Originally Posted by
BoilerUP
I don't insinuate.
What some people call "excuses", others call "reasons". Our network is fundamentally different than passenger carriers, and drives how airplanes and pilots flow through the system. If one wants to actually address an issue within Art13, they have to fully understand the "why" in order to devise multiple ways to address the issue while anticipating and mitigating potential downsides.
Nothing changed in Contract 2016 that made trip or line construction "worse" than Contract 2006. Schedules took a dive in 2018 with implementation of the Solver optimizer, combined with a growing air network that gave the solver more flying to build duty periods containing more segments/block than historical, and duty/rest closer to contractual limits. COVID demonstrated the impact of optimization in spades, and Postal has again highlighted areas that need new or revised language.

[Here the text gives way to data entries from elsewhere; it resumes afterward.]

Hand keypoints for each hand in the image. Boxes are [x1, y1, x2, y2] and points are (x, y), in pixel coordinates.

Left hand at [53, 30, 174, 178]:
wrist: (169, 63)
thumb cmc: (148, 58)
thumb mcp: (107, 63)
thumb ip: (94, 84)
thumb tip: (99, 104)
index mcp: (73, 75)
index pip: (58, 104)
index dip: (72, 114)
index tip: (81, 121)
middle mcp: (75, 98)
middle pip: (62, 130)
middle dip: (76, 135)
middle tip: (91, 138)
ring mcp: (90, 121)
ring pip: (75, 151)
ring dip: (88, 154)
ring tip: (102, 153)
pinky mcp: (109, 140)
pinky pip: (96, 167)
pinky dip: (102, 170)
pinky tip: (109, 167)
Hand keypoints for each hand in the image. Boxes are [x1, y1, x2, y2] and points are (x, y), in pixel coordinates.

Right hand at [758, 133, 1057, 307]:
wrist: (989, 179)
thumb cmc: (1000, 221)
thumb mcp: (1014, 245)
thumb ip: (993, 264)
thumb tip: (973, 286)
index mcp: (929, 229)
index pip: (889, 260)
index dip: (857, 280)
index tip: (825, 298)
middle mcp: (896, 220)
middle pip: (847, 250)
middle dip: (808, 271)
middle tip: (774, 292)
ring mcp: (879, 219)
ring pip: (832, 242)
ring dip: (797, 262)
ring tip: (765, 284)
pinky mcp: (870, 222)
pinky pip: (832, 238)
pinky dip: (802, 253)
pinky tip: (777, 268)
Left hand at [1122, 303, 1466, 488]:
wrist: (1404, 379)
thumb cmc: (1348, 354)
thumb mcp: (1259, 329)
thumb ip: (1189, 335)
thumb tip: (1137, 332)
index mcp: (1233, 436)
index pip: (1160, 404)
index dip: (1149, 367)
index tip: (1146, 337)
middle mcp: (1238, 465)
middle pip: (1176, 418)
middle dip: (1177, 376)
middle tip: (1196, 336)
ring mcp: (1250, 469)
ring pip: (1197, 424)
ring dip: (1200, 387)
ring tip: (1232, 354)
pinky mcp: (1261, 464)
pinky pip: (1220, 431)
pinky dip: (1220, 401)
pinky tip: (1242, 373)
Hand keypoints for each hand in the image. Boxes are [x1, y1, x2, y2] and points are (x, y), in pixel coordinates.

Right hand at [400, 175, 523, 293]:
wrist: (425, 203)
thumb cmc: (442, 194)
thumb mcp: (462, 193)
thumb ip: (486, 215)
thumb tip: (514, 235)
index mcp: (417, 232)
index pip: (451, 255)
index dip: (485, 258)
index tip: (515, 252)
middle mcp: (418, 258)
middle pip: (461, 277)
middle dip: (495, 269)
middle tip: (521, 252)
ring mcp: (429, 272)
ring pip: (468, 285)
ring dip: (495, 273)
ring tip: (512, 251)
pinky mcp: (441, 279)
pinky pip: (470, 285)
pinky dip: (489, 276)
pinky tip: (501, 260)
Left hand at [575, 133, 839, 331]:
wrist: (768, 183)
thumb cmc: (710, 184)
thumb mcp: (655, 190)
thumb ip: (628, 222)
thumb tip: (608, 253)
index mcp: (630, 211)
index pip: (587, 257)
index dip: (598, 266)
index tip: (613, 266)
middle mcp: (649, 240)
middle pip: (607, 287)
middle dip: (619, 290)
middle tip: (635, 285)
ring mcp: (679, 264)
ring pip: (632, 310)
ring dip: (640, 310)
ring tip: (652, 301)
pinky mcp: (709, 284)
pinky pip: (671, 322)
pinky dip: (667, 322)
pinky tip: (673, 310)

Compensation (rigs, etc) is absolutely a way to drive desired scheduling changes, and in a perfect world works in unison with duty/rest and line construction language to influence how the Solver builds trips.

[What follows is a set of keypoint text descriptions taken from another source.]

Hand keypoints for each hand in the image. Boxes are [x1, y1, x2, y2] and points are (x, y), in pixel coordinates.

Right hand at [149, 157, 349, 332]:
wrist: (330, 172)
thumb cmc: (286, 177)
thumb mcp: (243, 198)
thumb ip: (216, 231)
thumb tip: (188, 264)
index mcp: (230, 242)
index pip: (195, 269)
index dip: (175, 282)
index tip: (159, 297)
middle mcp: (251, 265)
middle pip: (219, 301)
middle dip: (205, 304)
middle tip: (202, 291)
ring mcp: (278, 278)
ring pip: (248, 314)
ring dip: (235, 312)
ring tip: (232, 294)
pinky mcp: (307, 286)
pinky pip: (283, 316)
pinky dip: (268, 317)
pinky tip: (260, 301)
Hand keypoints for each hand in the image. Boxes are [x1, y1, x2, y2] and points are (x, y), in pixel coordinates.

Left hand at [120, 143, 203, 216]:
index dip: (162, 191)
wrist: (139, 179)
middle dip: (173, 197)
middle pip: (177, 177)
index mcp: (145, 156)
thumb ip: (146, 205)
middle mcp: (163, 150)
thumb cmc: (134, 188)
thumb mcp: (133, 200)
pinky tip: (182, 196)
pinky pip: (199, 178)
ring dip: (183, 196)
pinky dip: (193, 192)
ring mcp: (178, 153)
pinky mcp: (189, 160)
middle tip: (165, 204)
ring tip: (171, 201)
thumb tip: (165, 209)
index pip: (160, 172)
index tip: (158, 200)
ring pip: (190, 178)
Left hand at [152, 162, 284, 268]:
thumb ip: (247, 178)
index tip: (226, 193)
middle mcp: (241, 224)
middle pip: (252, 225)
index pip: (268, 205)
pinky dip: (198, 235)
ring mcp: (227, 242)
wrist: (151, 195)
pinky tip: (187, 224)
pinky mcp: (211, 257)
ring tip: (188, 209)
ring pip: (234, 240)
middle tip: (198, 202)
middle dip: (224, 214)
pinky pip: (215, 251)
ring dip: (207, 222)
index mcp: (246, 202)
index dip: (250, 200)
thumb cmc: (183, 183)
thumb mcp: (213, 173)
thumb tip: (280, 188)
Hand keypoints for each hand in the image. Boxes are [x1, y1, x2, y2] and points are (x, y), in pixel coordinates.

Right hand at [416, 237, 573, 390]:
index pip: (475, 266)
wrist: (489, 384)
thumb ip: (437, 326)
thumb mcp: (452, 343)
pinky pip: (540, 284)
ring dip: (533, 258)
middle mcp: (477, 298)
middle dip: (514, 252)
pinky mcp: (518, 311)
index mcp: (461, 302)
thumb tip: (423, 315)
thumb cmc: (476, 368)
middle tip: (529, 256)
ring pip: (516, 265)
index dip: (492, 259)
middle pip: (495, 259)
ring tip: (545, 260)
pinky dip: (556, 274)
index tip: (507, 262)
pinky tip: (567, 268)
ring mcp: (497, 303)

I'm all for using pattern bargaining to help obtain contractual provisions other pilot groups have...but we have to determine what our actual top-line objectives are to determine if their provisions will actually achieve for us what we hope they would.

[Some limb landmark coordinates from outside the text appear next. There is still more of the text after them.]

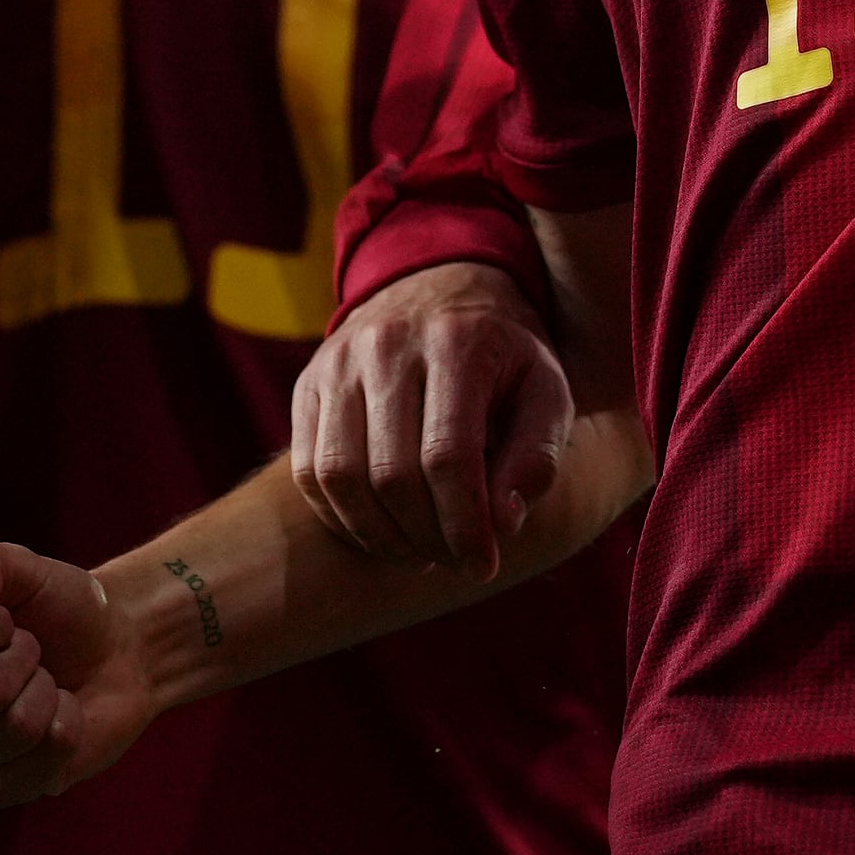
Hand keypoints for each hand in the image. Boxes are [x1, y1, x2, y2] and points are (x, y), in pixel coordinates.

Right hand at [0, 539, 155, 807]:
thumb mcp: (15, 567)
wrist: (110, 652)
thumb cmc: (51, 608)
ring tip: (40, 683)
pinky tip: (53, 717)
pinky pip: (47, 757)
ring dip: (46, 691)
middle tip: (28, 650)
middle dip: (23, 658)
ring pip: (16, 727)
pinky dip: (66, 724)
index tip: (4, 617)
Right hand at [292, 260, 570, 577]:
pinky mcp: (310, 382)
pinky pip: (308, 469)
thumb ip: (536, 456)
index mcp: (458, 343)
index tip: (482, 565)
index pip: (449, 457)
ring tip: (417, 553)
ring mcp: (340, 361)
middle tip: (451, 560)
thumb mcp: (546, 393)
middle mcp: (389, 344)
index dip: (464, 526)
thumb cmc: (504, 358)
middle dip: (425, 537)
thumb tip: (501, 523)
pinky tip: (379, 531)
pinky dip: (340, 517)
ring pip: (340, 476)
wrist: (442, 289)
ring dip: (379, 536)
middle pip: (392, 473)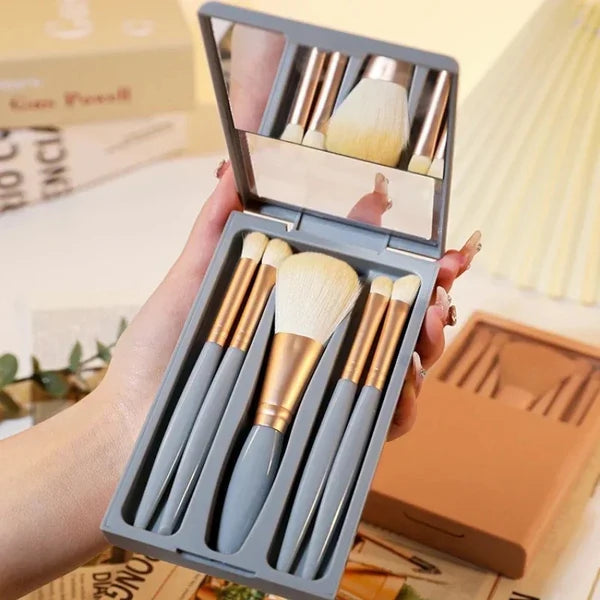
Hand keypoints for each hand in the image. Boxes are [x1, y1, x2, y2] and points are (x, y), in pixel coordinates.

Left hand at [99, 162, 479, 444]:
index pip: (366, 280)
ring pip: (395, 366)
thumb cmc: (156, 356)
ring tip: (426, 334)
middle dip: (431, 306)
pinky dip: (402, 406)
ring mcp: (322, 386)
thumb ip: (215, 230)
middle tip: (440, 295)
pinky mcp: (321, 430)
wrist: (135, 427)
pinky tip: (404, 390)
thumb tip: (232, 171)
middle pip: (392, 322)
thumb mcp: (189, 284)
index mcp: (298, 303)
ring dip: (425, 351)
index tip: (435, 252)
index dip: (407, 265)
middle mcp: (319, 342)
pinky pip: (379, 420)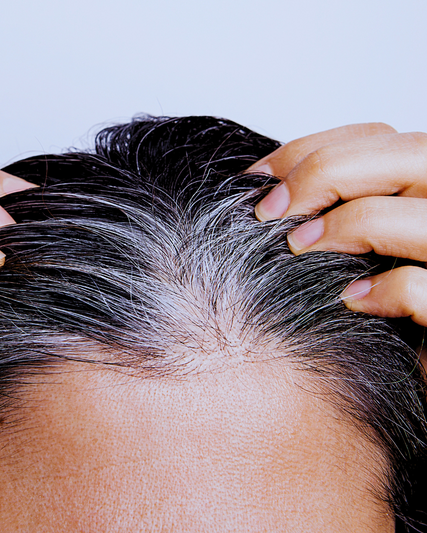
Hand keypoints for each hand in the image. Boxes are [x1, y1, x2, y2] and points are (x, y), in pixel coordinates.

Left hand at [249, 123, 426, 325]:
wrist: (411, 358)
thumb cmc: (385, 300)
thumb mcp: (364, 242)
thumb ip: (340, 207)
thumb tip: (273, 191)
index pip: (381, 137)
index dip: (313, 148)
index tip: (258, 176)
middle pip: (410, 156)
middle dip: (325, 172)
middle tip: (269, 210)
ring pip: (421, 216)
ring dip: (347, 226)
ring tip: (298, 247)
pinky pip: (421, 287)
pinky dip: (384, 290)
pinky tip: (349, 300)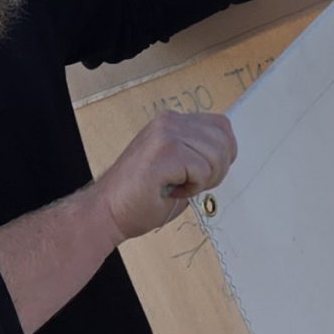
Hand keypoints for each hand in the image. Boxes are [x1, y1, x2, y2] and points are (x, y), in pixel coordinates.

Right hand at [93, 111, 237, 239]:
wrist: (106, 212)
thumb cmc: (140, 197)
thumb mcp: (178, 167)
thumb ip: (199, 154)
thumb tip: (227, 154)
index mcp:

The solver is exactly what I was getting at. You’re correct that there was very little language change in 2016. My point I was trying to make is that simply blaming our network and the way we operate as the sole reason our schedules have deteriorated is incorrect. You never mentioned the solver until now. That is the biggest reason for our schedules being worse than before. It has nothing to with “how we operate”. I think anyone who comes to UPS knows how we operate, or at least they should.